### Problem to solve
In the forum thread below about wiring a smoke unit to the QSI Titan, reproduce the passage that opens with the words containing "OK, standard answer" and closes with "happen to me.".

### Extract to read
-.-.-
# QSI Titan, Dash9, smoke unit



## Kenny (Feb 15, 2008)

I am back! Can I wire my aristo Dash 9 smake unit to the QSI Titan? On the instructions it shows the smoke unit going to J1A 8 and 6 and working as function F12(NCE pro cab). I tried this and cannot get it to work. Any help out there? Tony at Tony's said I should ask Greg.


----------



## Greg Elmassian (Jan 3, 2008)

You need to read my pages. 

Start here:
*http://www.elmassian.com...trong>**
 
And the 2 other pages below.

F12 will turn it on and off... are you really pressing F12? What DCC system are you using?

Greg
*


----------



## Kenny (Feb 15, 2008)

Greg, I have read your web pages. I look there for answers first. I am using an NCE system. I do not want to separate smake(heater) from fan. I just want to be able to control the smoke from the cab. The NCE cab f12 = shift and f12 at the same time. Right now I have a meter connected to the smoke unit plug and when I press shift/f12, I do not get anything.


----------



## Kenny (Feb 15, 2008)

Greg, the link on your response does not work.


----------



## Greg Elmassian (Jan 3, 2008)

That's not good at all.. in fact it should be on by default. 

OK, standard answer is do reset of the decoder, i.e. it says "RESET" ... then without changing anything check and you should have voltage. 

If not, next thing is reload the firmware/sound file (the file is actually both)... 

Also, try pressing (and holding) the shift first then the "12" button.... 

If none of that works there's something wrong with the decoder. 

There was a period of time where there was a bug in the downloader, and if you modified a sound file (like change the bell) and then downloaded it, the smoke output did not work... it was only a small window in time, and you had to do everything exactly "wrong" but it did happen to me. 

OK, so that's what I can think of right now. 

Let's see how it goes, we can solve your problem. 

Greg


----------



## Kenny (Feb 15, 2008)

Greg, I will try the reset. I had to do the reset just to get it the decoder to work. I have read an older post about QSI. Seems I am not alone with this. Any help you can afford is appreciated.


----------



## Kenny (Feb 15, 2008)

Tried the reset, no good.


----------



## Kenny (Feb 15, 2008)

greg, can I use another LED(function) for the smoke unit?


----------



## Greg Elmassian (Jan 3, 2008)

I fixed the link... sorry, an extra space crept in there at the end of the link. 

Greg


----------
-.-.-
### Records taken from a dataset

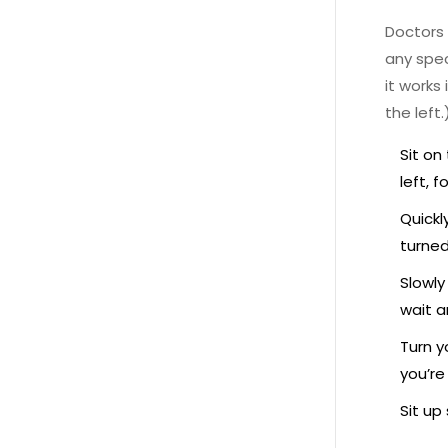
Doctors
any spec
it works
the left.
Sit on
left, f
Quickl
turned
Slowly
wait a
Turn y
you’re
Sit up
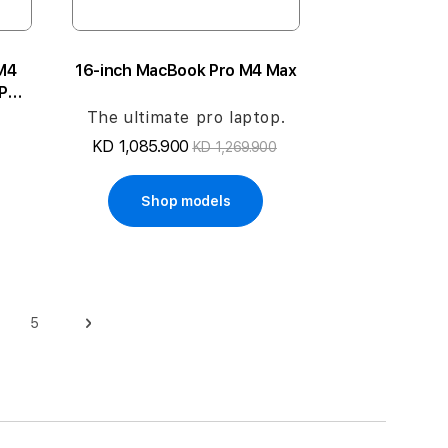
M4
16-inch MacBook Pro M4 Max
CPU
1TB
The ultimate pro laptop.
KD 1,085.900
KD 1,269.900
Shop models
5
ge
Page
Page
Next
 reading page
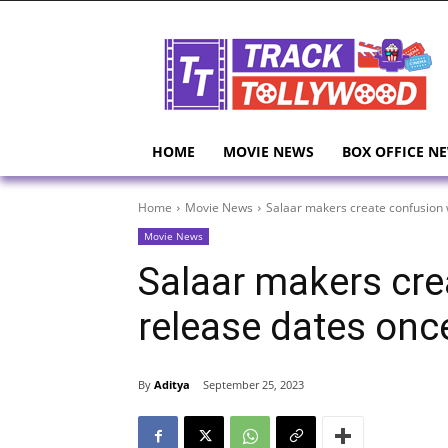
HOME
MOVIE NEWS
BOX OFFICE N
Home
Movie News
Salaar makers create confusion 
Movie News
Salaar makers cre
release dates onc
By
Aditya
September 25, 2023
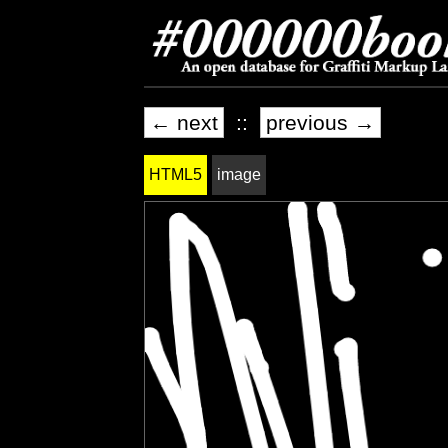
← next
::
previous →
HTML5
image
-.-.-
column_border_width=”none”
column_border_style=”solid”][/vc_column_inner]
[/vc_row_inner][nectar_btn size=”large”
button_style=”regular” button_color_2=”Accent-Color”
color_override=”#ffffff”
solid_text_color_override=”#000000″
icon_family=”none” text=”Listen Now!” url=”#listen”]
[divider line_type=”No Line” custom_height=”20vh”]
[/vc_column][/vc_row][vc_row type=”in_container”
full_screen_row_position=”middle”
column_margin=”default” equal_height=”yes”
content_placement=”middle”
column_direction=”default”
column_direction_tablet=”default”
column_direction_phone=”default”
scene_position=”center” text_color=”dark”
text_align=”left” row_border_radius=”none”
-.-.-
### Task response
OK, standard answer is do reset of the decoder, i.e. it says "RESET" ... then without changing anything check and you should have voltage. 

If not, next thing is reload the firmware/sound file (the file is actually both)... 

Also, try pressing (and holding) the shift first then the "12" button.... 

If none of that works there's something wrong with the decoder. 

There was a period of time where there was a bug in the downloader, and if you modified a sound file (like change the bell) and then downloaded it, the smoke output did not work... it was only a small window in time, and you had to do everything exactly "wrong" but it did happen to me.